BEGIN TEXT

Debacker // Arkbro / Graden // Threadgill’s Zooid / Eberhard’s Potsa Lotsa XL

Marlies Debacker, Johan Graden, Ellen Arkbro, Henry Threadgill, Silke Eberhardt’s Potsa Lotsa XL

Marlies Debacker // Johan Graden, Ellen Arkbro // Henry Threadgill, Silke Eberhard’s Potsa Lotsa XL © Rebecca Ter Braak, Miki Anagrius, Alan Nahigian, Ruth Hommelheim

The young Belgian pianist Marlies Debacker, who’s a key part of the Cologne scene’s nexus of jazz and contemporary music, opens the evening with a solo performance. Next, Ellen Arkbro, a Swedish composer now based in Berlin, and pianist Johan Graden present the German debut of their wonderfully dark and sensitive collaboration project. For the grand finale of Saturday’s main stage programme, the singular reedist and composer Henry Threadgill presents a major Jazzfest Berlin commission, blending his agile quintet Zooid with Berlin reedist and composer Silke Eberhard’s acclaimed large ensemble Potsa Lotsa XL. 

Jazzfest Berlin Story  – “(Un-)Learning Jazz”

This year's online magazine Story on the topic of (Un-)Learning Jazz presents some fascinating glimpses into the lives and work of some of the artists in this year's line-up and asks about the conditions of jazz education. What criticism of the academic system is justified and how does one find one's own way in the widely ramified jazz biotope? The Story sheds light on the work of Marlies Debacker, Silke Eberhard and Henry Threadgill, among others.

END TEXT
BEGIN SUPPLIED ENTRIES

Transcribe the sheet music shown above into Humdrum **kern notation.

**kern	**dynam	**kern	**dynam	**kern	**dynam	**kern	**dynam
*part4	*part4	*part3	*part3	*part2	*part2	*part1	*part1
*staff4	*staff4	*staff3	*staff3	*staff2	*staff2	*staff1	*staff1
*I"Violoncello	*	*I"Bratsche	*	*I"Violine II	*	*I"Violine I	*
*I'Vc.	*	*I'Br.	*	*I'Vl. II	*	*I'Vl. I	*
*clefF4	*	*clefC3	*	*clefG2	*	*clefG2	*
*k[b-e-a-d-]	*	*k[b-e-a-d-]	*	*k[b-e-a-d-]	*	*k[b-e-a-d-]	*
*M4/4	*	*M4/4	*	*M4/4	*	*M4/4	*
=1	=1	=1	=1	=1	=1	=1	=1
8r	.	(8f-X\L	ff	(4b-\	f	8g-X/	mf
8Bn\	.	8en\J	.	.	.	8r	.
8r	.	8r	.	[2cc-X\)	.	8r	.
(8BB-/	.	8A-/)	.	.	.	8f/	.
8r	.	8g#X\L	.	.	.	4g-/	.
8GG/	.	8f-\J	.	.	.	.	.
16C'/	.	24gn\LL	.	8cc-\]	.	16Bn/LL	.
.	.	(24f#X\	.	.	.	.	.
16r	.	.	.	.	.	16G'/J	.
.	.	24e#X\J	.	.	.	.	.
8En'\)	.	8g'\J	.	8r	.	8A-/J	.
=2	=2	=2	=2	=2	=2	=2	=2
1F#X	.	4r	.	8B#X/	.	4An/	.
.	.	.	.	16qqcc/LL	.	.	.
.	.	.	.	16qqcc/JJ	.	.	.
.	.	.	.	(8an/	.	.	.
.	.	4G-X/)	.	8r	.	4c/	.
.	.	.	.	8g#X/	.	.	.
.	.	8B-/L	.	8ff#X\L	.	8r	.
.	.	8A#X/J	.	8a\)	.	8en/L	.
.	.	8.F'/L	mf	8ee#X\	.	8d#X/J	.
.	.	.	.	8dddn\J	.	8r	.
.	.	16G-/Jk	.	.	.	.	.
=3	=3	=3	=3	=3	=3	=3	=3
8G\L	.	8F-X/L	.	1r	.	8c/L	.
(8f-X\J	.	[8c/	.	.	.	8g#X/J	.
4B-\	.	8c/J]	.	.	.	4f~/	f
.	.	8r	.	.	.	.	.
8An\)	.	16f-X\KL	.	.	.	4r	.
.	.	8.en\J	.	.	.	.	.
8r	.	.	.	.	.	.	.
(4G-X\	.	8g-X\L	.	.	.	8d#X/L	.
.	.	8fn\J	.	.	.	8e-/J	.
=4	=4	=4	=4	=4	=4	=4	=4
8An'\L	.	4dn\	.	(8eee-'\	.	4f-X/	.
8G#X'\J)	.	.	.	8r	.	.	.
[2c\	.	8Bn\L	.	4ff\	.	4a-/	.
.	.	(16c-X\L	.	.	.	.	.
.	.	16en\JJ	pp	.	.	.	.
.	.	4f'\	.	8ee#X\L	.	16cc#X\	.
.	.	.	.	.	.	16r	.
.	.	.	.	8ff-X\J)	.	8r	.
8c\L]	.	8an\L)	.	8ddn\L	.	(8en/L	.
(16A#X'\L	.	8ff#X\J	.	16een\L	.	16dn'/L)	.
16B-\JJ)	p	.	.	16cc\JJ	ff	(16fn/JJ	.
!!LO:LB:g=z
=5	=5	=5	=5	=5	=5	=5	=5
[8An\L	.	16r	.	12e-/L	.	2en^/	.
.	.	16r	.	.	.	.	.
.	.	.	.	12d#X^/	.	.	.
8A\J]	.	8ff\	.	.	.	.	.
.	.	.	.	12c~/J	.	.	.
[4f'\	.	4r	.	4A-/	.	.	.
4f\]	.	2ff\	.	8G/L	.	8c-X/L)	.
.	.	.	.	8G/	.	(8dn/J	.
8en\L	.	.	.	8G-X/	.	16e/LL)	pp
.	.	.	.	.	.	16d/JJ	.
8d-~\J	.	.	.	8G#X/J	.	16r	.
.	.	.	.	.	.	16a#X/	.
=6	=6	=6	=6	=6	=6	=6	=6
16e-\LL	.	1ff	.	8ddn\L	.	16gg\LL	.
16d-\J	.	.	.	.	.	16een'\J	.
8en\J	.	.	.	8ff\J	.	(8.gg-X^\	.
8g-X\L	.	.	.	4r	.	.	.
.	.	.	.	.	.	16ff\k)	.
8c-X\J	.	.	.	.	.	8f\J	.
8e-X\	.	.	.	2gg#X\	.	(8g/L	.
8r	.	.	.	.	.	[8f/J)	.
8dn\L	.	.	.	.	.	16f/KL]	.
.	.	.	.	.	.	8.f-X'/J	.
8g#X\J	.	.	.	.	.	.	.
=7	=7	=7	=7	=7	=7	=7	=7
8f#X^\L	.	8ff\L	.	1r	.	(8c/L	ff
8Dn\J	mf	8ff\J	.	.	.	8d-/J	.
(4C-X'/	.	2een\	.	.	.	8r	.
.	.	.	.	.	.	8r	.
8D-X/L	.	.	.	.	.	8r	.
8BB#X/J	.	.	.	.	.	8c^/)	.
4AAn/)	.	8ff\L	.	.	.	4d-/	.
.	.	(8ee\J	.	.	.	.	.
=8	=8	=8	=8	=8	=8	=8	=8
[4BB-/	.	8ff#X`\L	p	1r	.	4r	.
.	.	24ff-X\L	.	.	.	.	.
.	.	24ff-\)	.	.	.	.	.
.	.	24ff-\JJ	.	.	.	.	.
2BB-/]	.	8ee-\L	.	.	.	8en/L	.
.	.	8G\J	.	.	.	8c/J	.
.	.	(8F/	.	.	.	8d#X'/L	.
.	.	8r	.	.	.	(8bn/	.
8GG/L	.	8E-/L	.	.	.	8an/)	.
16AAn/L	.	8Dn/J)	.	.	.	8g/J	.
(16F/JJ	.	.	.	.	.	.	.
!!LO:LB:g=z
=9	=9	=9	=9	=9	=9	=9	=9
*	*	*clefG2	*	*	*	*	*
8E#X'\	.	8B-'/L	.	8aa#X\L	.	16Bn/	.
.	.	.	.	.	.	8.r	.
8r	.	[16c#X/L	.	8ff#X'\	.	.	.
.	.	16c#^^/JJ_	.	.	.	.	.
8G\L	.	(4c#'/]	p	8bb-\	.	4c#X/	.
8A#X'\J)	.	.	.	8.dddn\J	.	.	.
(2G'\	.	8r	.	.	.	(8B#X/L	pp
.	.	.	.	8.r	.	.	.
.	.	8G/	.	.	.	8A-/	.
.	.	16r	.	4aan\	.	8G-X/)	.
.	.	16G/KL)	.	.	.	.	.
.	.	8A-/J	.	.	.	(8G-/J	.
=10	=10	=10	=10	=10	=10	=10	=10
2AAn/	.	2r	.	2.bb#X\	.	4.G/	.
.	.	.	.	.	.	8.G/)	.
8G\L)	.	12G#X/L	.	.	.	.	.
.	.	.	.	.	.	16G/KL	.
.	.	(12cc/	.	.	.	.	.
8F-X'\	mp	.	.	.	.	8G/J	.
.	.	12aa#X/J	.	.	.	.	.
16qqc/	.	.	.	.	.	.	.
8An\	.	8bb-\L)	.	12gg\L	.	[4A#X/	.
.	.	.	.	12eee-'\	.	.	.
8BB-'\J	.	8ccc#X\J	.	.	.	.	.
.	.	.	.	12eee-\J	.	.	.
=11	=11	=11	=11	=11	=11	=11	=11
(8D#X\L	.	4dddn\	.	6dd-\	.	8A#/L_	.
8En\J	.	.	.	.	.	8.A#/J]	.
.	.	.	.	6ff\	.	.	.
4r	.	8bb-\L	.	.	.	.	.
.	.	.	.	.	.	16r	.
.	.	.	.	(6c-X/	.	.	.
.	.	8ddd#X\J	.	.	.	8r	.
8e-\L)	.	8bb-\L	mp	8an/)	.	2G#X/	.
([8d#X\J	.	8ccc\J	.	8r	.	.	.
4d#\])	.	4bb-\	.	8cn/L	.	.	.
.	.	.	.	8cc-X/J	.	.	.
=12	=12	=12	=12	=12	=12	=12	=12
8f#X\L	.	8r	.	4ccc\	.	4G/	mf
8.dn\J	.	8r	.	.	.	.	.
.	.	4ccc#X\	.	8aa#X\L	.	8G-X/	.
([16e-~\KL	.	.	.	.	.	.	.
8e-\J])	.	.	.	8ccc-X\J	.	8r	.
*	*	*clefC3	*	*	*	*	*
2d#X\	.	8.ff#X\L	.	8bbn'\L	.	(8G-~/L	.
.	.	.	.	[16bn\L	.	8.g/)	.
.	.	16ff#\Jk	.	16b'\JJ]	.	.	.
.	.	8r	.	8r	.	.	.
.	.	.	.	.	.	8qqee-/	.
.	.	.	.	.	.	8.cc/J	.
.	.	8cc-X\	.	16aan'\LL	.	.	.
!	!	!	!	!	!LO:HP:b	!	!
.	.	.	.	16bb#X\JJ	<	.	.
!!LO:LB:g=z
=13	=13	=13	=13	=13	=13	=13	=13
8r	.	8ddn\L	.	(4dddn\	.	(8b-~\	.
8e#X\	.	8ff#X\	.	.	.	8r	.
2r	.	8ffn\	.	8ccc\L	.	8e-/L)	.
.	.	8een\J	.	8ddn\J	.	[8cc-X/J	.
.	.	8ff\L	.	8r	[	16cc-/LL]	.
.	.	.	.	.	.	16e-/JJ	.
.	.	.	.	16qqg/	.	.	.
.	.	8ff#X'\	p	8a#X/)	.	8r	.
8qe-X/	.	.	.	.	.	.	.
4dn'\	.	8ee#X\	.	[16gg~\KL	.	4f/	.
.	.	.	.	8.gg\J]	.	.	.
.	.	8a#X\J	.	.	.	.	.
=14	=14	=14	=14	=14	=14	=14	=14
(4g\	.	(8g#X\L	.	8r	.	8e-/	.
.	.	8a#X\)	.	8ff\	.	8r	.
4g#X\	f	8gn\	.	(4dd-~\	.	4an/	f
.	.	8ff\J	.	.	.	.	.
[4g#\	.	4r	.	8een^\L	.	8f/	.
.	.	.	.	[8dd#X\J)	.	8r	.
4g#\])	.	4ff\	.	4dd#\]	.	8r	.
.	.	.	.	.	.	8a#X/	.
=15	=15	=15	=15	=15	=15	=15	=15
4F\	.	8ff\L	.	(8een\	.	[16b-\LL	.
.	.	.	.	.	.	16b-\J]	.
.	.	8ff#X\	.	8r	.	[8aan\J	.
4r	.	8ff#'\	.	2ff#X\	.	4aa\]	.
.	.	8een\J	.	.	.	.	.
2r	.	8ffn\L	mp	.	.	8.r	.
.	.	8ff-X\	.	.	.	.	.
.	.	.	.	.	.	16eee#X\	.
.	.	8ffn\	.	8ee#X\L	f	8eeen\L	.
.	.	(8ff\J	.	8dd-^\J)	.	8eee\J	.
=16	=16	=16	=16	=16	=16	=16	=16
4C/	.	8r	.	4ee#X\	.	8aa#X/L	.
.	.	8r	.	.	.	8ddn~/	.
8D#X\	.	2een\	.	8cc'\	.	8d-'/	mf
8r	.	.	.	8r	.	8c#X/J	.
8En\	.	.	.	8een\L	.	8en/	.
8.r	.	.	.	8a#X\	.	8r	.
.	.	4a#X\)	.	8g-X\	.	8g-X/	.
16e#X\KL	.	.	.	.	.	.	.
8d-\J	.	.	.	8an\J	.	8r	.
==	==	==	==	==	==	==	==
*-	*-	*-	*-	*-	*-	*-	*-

END SUPPLIED ENTRIES

Please reproduce the Jazzfest Berlin concert listing above in full, word for word, ignoring the rows.

Debacker // Arkbro / Graden // Threadgill’s Zooid / Eberhard’s Potsa Lotsa XL

Marlies Debacker, Johan Graden, Ellen Arkbro, Henry Threadgill, Silke Eberhardt’s Potsa Lotsa XL

Marlies Debacker // Johan Graden, Ellen Arkbro // Henry Threadgill, Silke Eberhard’s Potsa Lotsa XL © Rebecca Ter Braak, Miki Anagrius, Alan Nahigian, Ruth Hommelheim

The young Belgian pianist Marlies Debacker, who’s a key part of the Cologne scene’s nexus of jazz and contemporary music, opens the evening with a solo performance. Next, Ellen Arkbro, a Swedish composer now based in Berlin, and pianist Johan Graden present the German debut of their wonderfully dark and sensitive collaboration project. For the grand finale of Saturday’s main stage programme, the singular reedist and composer Henry Threadgill presents a major Jazzfest Berlin commission, blending his agile quintet Zooid with Berlin reedist and composer Silke Eberhard’s acclaimed large ensemble Potsa Lotsa XL. 

Jazzfest Berlin Story  – “(Un-)Learning Jazz”

This year's online magazine Story on the topic of (Un-)Learning Jazz presents some fascinating glimpses into the lives and work of some of the artists in this year's line-up and asks about the conditions of jazz education. What criticism of the academic system is justified and how does one find one's own way in the widely ramified jazz biotope? The Story sheds light on the work of Marlies Debacker, Silke Eberhard and Henry Threadgill, among others.